> DOKUMENTABSCHNITT
* * * * *

21.      Das vorlegende Gericht weist darauf hin, dass Difenoconazol durch die Verordnung (EU) 2015/408(14) als Substitutionskandidat eingestuft sei.

22.      Der Wirkstoff Fluxapyroxad wurde mit der Verordnung (EU) Nr. 589/2012(15) mit Wirkung ab 1. Januar 2013 als Wirkstoff genehmigt; die Genehmigung galt bis zum 31. Dezember 2022.

23.      Die BASF Nederland BV (im Folgenden: BASF) beantragte in mehreren Mitgliedstaaten eine Zulassung für Dagonis. Der Antrag auf Zulassung in den Niederlanden wurde am 22. Januar 2016 eingereicht.

24.      Das Vereinigte Königreich prüfte die Zulassung von Dagonis als berichterstattender Mitgliedstaat für die Zone Mitte (zu der die Niederlande gehören). Die Niederlande waren dabei betroffener Mitgliedstaat.

25.      Mit Bescheid vom 3. Mai 2019 erteilte der Zulassungsausschuss für Dagonis eine Zulassung für das Inverkehrbringen in den Niederlanden, und zwar für die Behandlung von Kartoffeln, Erdbeeren und unterschiedlichen Gemüsen, Kräutern und Blumen, mit einer Frist bis zum 31. Dezember 2020.

26.      Gegen diesen Bescheid legte PAN Europe beim Zulassungsausschuss Widerspruch ein.

27.      Mit Bescheid vom 13. November 2019, durch den dieser Widerspruch für teilweise begründet und teilweise unbegründet erklärt wurde, wurde der Bescheid vom 3. Mai 2019 unter Anpassung der Begründung aufrechterhalten.

28.      Gegen den Bescheid vom 13. November 2019 erhob PAN Europe Klage auf Nichtigerklärung beim vorlegenden Gericht.

* * * * *

> GEZEIGTE EINTRÄGE
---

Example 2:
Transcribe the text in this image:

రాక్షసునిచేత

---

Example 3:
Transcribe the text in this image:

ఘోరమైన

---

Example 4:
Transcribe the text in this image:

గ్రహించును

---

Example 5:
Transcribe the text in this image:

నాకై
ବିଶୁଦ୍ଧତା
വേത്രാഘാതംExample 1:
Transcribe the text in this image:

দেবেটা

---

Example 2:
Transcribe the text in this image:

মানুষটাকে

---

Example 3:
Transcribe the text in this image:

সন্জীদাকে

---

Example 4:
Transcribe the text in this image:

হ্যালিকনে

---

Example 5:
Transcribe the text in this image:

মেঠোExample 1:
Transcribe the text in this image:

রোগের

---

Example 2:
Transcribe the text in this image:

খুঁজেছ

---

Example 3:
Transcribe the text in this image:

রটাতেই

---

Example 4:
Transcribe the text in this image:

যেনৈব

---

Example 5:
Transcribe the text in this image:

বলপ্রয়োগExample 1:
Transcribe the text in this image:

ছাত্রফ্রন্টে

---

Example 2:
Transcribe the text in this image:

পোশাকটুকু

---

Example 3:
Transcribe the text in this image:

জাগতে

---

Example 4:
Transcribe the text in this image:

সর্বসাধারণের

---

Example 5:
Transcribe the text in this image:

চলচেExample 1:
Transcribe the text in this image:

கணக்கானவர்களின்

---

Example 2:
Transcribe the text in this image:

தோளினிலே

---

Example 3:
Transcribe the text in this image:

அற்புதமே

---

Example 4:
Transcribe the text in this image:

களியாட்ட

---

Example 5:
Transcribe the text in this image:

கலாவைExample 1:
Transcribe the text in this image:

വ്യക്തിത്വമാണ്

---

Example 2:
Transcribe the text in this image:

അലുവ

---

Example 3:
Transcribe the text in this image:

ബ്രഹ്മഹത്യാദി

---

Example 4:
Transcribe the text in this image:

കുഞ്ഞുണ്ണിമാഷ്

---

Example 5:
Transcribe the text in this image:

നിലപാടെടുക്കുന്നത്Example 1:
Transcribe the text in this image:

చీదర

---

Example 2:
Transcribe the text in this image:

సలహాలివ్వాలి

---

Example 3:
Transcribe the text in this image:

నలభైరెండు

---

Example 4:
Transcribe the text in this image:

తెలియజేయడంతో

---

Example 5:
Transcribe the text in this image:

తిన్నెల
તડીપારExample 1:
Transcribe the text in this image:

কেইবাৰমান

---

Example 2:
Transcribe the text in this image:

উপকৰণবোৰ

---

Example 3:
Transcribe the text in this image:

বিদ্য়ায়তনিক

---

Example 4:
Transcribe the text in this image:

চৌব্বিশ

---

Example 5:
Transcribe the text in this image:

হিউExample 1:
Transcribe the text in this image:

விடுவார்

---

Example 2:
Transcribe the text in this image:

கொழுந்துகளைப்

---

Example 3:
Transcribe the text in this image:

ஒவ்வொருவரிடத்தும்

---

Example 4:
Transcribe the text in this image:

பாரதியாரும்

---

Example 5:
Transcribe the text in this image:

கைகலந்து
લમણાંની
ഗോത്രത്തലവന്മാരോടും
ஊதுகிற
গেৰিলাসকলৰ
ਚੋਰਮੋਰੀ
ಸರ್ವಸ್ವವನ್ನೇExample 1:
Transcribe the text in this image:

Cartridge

* * * * *

> DIE AUFGABE
Gib den Dokumentabschnitt über die Zulassung von Dagonis vollständig und unverändert zurück. Die Zeilen werden hierfür nicht gebraucht.

> ERGEBNIS DER AUFGABE
21.      Das vorlegende Gericht weist darauf hin, dass Difenoconazol durch die Verordnung (EU) 2015/408(14) als Substitutionskandidat eingestuft sei.

22.      Der Wirkstoff Fluxapyroxad wurde mit der Verordnung (EU) Nr. 589/2012(15) mit Wirkung ab 1. Januar 2013 als Wirkstoff genehmigt; die Genehmigung galt bis zum 31. Dezember 2022.

23.      Die BASF Nederland BV (im Folgenden: BASF) beantragte in mehreren Mitgliedstaaten eine Zulassung für Dagonis. Der Antrag auf Zulassung in den Niederlanden wurde am 22. Januar 2016 eingereicht.

24.      Das Vereinigte Königreich prüfte die Zulassung von Dagonis als berichterstattender Mitgliedstaat für die Zone Mitte (zu der die Niederlande gehören). Die Niederlande waren dabei betroffener Mitgliedstaat.

25.      Mit Bescheid vom 3. Mai 2019 erteilte der Zulassungsausschuss für Dagonis eine Zulassung für das Inverkehrbringen in den Niederlanden, und zwar für die Behandlung von Kartoffeln, Erdbeeren und unterschiedlichen Gemüsen, Kräutern und Blumen, mit einer Frist bis zum 31. Dezember 2020.

26.      Gegen diesen Bescheid legte PAN Europe beim Zulassungsausschuss Widerspruch ein.

27.      Mit Bescheid vom 13. November 2019, durch den dieser Widerspruch für teilweise begründet und teilweise unbegründet erklärt wurde, wurde der Bescheid vom 3. Mai 2019 unter Anpassung der Begründung aufrechterhalten.

28.      Gegen den Bescheid vom 13. November 2019 erhob PAN Europe Klage auf Nichtigerklärung beim vorlegenden Gericht.